This image is the cover for the book Persecution

Persecution

A successful Italian doctor’s idyllic life is shattered by shameful accusations in a novel by the Campiello Prize–winning author of The Worst Intentions.

In a sprawling villa on the outskirts of Rome, the internationally revered pediatric oncologist Leo Pontecorvo and his family have gathered for dinner. For these exemplary members of Italy’s upper middle-class, the scene is perfect in every way—until a horrifying accusation airs on the evening news concerning Leo Pontecorvo himself. From this point on, nothing will ever be the same.

An allegation of embezzling would be bad enough, but to the horror of his family, Leo is also said to have seduced his son’s twelve-year-old girlfriend. The spotlight now turned on Leo reveals every mistake, regret, and contradiction of his lifetime. The details of his private and professional life are debated by both friends and foes, ravenous reporters and punctilious prosecutors. Unable to face the suspicious gazes of his wife and children, Leo descends into the basement of his palatial home—a self-imposed exile in which he attempts to piece together the shattered remains of his life.

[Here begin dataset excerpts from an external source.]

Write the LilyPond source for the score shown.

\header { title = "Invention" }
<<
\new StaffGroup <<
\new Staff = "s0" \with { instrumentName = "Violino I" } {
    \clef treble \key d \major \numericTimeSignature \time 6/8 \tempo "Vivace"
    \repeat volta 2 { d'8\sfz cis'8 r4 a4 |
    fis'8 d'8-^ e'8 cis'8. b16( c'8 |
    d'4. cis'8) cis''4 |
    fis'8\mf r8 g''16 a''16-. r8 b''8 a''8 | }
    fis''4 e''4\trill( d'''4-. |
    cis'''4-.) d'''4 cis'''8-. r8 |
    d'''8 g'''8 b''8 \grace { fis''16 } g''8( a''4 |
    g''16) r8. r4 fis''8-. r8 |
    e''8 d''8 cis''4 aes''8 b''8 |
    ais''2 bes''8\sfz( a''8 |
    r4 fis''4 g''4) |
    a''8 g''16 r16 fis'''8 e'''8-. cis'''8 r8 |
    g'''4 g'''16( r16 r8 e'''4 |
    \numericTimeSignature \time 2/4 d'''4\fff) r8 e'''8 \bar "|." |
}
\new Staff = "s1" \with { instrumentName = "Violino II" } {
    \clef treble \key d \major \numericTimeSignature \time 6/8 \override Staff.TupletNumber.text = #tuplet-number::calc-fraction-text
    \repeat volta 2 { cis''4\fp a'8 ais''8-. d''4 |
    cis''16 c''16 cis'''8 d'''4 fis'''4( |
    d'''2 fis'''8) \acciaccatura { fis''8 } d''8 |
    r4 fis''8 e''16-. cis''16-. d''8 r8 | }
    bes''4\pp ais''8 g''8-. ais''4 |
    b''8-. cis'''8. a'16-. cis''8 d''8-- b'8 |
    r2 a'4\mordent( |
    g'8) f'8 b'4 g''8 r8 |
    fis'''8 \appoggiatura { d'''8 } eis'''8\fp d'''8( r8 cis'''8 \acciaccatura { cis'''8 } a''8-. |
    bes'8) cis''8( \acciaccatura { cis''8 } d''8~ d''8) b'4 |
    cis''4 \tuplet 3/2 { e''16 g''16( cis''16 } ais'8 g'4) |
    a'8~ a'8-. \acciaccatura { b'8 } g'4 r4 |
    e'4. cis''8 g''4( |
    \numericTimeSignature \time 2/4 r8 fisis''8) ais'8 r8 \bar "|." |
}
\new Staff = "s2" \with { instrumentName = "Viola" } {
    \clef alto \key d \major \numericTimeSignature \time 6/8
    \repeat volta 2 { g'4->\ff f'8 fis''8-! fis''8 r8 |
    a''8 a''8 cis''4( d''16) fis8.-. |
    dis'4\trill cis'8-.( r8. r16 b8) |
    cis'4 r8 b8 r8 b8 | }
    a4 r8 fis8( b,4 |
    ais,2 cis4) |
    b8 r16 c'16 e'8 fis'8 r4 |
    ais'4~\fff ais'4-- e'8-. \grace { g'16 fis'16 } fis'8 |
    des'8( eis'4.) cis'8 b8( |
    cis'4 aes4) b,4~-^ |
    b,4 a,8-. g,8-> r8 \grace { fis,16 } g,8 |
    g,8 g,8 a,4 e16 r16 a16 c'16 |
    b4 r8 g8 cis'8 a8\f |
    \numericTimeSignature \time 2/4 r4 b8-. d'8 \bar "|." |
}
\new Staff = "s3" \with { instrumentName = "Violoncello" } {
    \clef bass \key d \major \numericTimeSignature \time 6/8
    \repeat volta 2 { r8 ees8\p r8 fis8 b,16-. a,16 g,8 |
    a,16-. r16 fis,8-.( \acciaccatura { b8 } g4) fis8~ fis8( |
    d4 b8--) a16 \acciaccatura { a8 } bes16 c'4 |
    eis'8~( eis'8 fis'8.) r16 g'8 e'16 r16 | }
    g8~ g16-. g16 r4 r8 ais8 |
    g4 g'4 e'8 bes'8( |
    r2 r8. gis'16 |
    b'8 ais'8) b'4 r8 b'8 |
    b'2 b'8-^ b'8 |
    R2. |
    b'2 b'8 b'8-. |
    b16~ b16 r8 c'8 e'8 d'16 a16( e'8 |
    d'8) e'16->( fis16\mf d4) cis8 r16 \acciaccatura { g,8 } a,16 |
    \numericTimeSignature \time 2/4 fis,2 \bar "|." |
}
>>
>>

Alessandro Piperno, Ann Goldstein

Alessandro Piperno’s 2005 novel, The Worst Intentions, won the Campiello Prize for First Novel and became an instant bestseller in Italy, where Corriere della sera described its author as “a new Marcel Proust.” The New Yorker wrote that The Worst Intentions was a “wickedly scathing début, a coruscating mixture of satire, family epic, Proustian meditation, and erotomaniacal farce.” Persecution, the first installment of a diptych entitled The Friendly Fire of Memories, is his long-awaited second novel.